== Task to complete ==
Output the data below exactly, images excluded.

Data extracted from a collection:
□ □ □ □
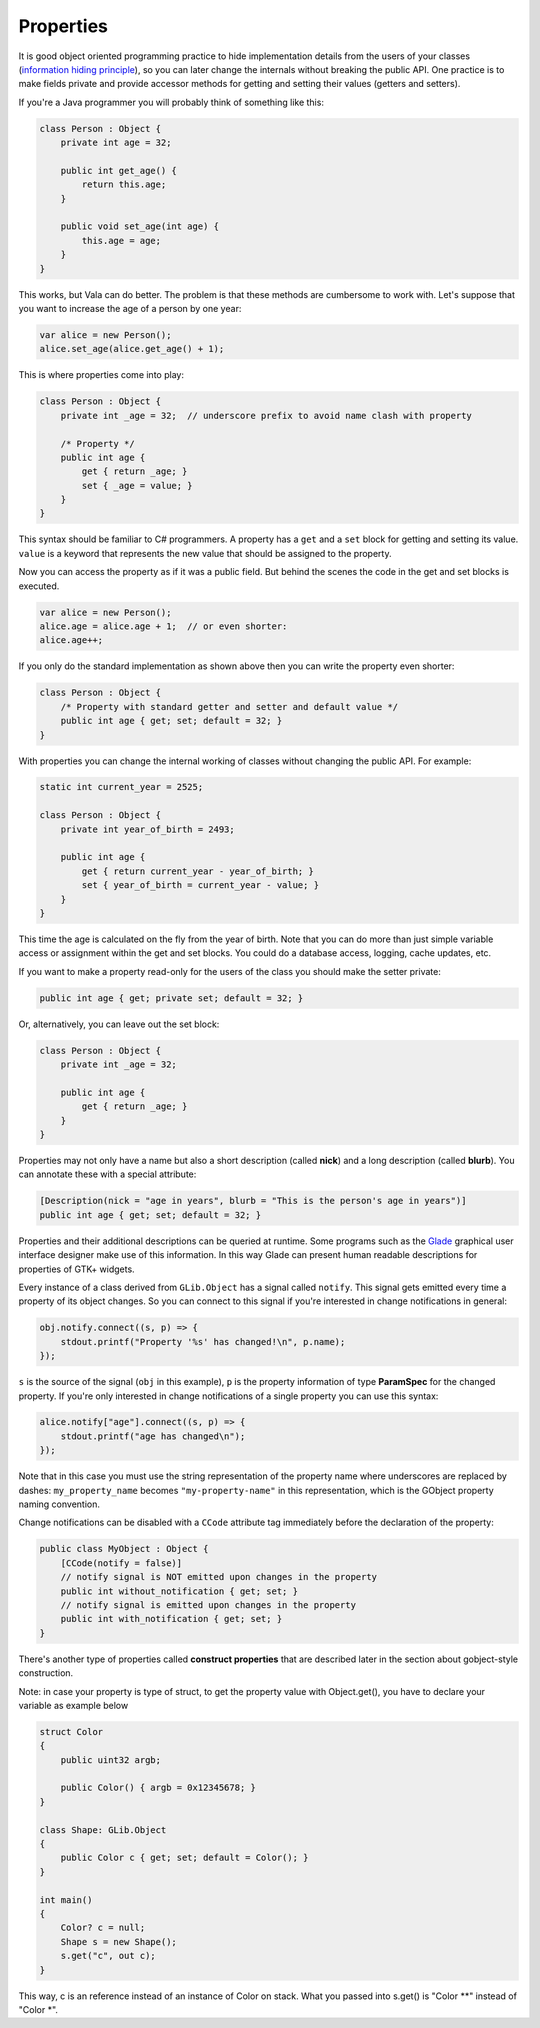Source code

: Properties
==========

It is good object oriented programming practice to hide implementation details
from the users of your classes (`information hiding principle <http://en.wikipedia.org/wiki/Information_hiding>`_), so you can later change the internals without breaking the public API.  One practice is to make fields private and provide accessor methods for getting and setting their values (getters and setters).

If you're a Java programmer you will probably think of something like this:

.. code-block:: vala

   class Person : Object {
       private int age = 32;

       public int get_age() {
           return this.age;
       }

       public void set_age(int age) {
           this.age = age;
       }
   }

This works, but Vala can do better.  The problem is that these methods are cumbersome to work with.  Let's suppose that you want to increase the age of a person by one year:

.. code-block:: vala

   var alice = new Person();
   alice.set_age(alice.get_age() + 1);

This is where properties come into play:

.. code-block:: vala

   class Person : Object {
       private int _age = 32;  // underscore prefix to avoid name clash with property

       /* Property */
       public int age {
           get { return _age; }
           set { _age = value; }
       }
   }

This syntax should be familiar to C# programmers. A property has a ``get`` and a ``set`` block for getting and setting its value. ``value`` is a keyword that represents the new value that should be assigned to the property.

Now you can access the property as if it was a public field. But behind the scenes the code in the get and set blocks is executed.

.. code-block:: vala

   var alice = new Person();
   alice.age = alice.age + 1;  // or even shorter:
   alice.age++;

If you only do the standard implementation as shown above then you can write the property even shorter:

.. code-block:: vala

   class Person : Object {
       /* Property with standard getter and setter and default value */
       public int age { get; set; default = 32; }
   }

With properties you can change the internal working of classes without changing the public API. For example:

.. code-block:: vala

   static int current_year = 2525;

   class Person : Object {
       private int year_of_birth = 2493;

       public int age {
           get { return current_year - year_of_birth; }
           set { year_of_birth = current_year - value; }
       }
   }

This time the age is calculated on the fly from the year of birth.  Note that you can do more than just simple variable access or assignment within the get and set blocks.  You could do a database access, logging, cache updates, etc.

If you want to make a property read-only for the users of the class you should make the setter private:

.. code-block:: vala

    public int age { get; private set; default = 32; }

Or, alternatively, you can leave out the set block:

.. code-block:: vala

   class Person : Object {
       private int _age = 32;

       public int age {
           get { return _age; }
       }
   }

Properties may not only have a name but also a short description (called **nick**) and a long description (called **blurb**).  You can annotate
these with a special attribute:

.. code-block:: vala

       [Description(nick = "age in years", blurb = "This is the person's age in years")]
       public int age { get; set; default = 32; }

Properties and their additional descriptions can be queried at runtime.  Some programs such as the `Glade <http://glade.gnome.org/>`_ graphical user interface designer make use of this information.  In this way Glade can present human readable descriptions for properties of GTK+ widgets.

Every instance of a class derived from ``GLib.Object`` has a signal called ``notify``.  This signal gets emitted every time a property of its object changes.  So you can connect to this signal if you're interested in change notifications in general:

.. code-block:: vala

   obj.notify.connect((s, p) => {
       stdout.printf("Property '%s' has changed!\n", p.name);
   });

``s`` is the source of the signal (``obj`` in this example), ``p`` is the property information of type **ParamSpec** for the changed property. If you're only interested in change
notifications of a single property you can use this syntax:

.. code-block:: vala

   alice.notify["age"].connect((s, p) => {
       stdout.printf("age has changed\n");
   });

Note that in this case you must use the string representation of the property name where underscores are replaced by dashes: ``my_property_name`` becomes ``"my-property-name"`` in this representation, which is the GObject property naming convention.

Change notifications can be disabled with a ``CCode`` attribute tag immediately before the declaration of the property:

.. code-block:: vala

   public class MyObject : Object {
       [CCode(notify = false)]
       // notify signal is NOT emitted upon changes in the property
       public int without_notification { get; set; }
       // notify signal is emitted upon changes in the property
       public int with_notification { get; set; }
   }

There's another type of properties called **construct properties** that are described later in the section about gobject-style construction.

Note: in case your property is type of struct, to get the property value with Object.get(), you have to declare your variable as example below

.. code-block:: vala

   struct Color
   {
       public uint32 argb;

       public Color() { argb = 0x12345678; }
   }

   class Shape: GLib.Object
   {
       public Color c { get; set; default = Color(); }
   }

   int main()
   {
       Color? c = null;
       Shape s = new Shape();
       s.get("c", out c);
   }


This way, c is an reference instead of an instance of Color on stack. What you passed into s.get() is "Color \*\*" instead of "Color \*".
□ □ □ □
== Problem solution ==
Source code

: Properties
==========

It is good object oriented programming practice to hide implementation details
from the users of your classes (`information hiding principle <http://en.wikipedia.org/wiki/Information_hiding>`_), so you can later change the internals without breaking the public API.  One practice is to make fields private and provide accessor methods for getting and setting their values (getters and setters).

If you're a Java programmer you will probably think of something like this:

.. code-block:: vala

   class Person : Object {
       private int age = 32;

       public int get_age() {
           return this.age;
       }

       public void set_age(int age) {
           this.age = age;
       }
   }

This works, but Vala can do better.  The problem is that these methods are cumbersome to work with.  Let's suppose that you want to increase the age of a person by one year:

.. code-block:: vala

   var alice = new Person();
   alice.set_age(alice.get_age() + 1);

This is where properties come into play:

.. code-block:: vala

   class Person : Object {
       private int _age = 32;  // underscore prefix to avoid name clash with property

       /* Property */
       public int age {
           get { return _age; }
           set { _age = value; }
       }
   }

This syntax should be familiar to C# programmers. A property has a ``get`` and a ``set`` block for getting and setting its value. ``value`` is a keyword that represents the new value that should be assigned to the property.

Now you can access the property as if it was a public field. But behind the scenes the code in the get and set blocks is executed.

.. code-block:: vala

   var alice = new Person();
   alice.age = alice.age + 1;  // or even shorter:
   alice.age++;

If you only do the standard implementation as shown above then you can write the property even shorter:

.. code-block:: vala

   class Person : Object {
       /* Property with standard getter and setter and default value */
       public int age { get; set; default = 32; }
   }

With properties you can change the internal working of classes without changing the public API. For example:

.. code-block:: vala

   static int current_year = 2525;

   class Person : Object {
       private int year_of_birth = 2493;

       public int age {
           get { return current_year - year_of_birth; }
           set { year_of_birth = current_year - value; }
       }
   }

This time the age is calculated on the fly from the year of birth.  Note that you can do more than just simple variable access or assignment within the get and set blocks.  You could do a database access, logging, cache updates, etc.

If you want to make a property read-only for the users of the class you should make the setter private:

.. code-block:: vala

    public int age { get; private set; default = 32; }

Or, alternatively, you can leave out the set block:

.. code-block:: vala

   class Person : Object {
       private int _age = 32;

       public int age {
           get { return _age; }
       }
   }

Properties may not only have a name but also a short description (called **nick**) and a long description (called **blurb**).  You can annotate
these with a special attribute:

.. code-block:: vala

       [Description(nick = "age in years", blurb = "This is the person's age in years")]
       public int age { get; set; default = 32; }

Properties and their additional descriptions can be queried at runtime.  Some programs such as the `Glade <http://glade.gnome.org/>`_ graphical user interface designer make use of this information.  In this way Glade can present human readable descriptions for properties of GTK+ widgets.

Every instance of a class derived from ``GLib.Object`` has a signal called ``notify``.  This signal gets emitted every time a property of its object changes.  So you can connect to this signal if you're interested in change notifications in general:

.. code-block:: vala

   obj.notify.connect((s, p) => {
       stdout.printf("Property '%s' has changed!\n", p.name);
   });

``s`` is the source of the signal (``obj`` in this example), ``p`` is the property information of type **ParamSpec** for the changed property. If you're only interested in change
notifications of a single property you can use this syntax:

.. code-block:: vala

   alice.notify["age"].connect((s, p) => {
       stdout.printf("age has changed\n");
   });

Note that in this case you must use the string representation of the property name where underscores are replaced by dashes: ``my_property_name`` becomes ``"my-property-name"`` in this representation, which is the GObject property naming convention.

Change notifications can be disabled with a ``CCode`` attribute tag immediately before the declaration of the property:

.. code-block:: vala

   public class MyObject : Object {
       [CCode(notify = false)]
       // notify signal is NOT emitted upon changes in the property
       public int without_notification { get; set; }
       // notify signal is emitted upon changes in the property
       public int with_notification { get; set; }
   }

There's another type of properties called **construct properties** that are described later in the section about gobject-style construction.

Note: in case your property is type of struct, to get the property value with Object.get(), you have to declare your variable as example below

.. code-block:: vala

   struct Color
   {
       public uint32 argb;

       public Color() { argb = 0x12345678; }
   }

   class Shape: GLib.Object
   {
       public Color c { get; set; default = Color(); }
   }

   int main()
   {
       Color? c = null;
       Shape s = new Shape();
       s.get("c", out c);
   }


This way, c is an reference instead of an instance of Color on stack. What you passed into s.get() is "Color \*\*" instead of "Color \*".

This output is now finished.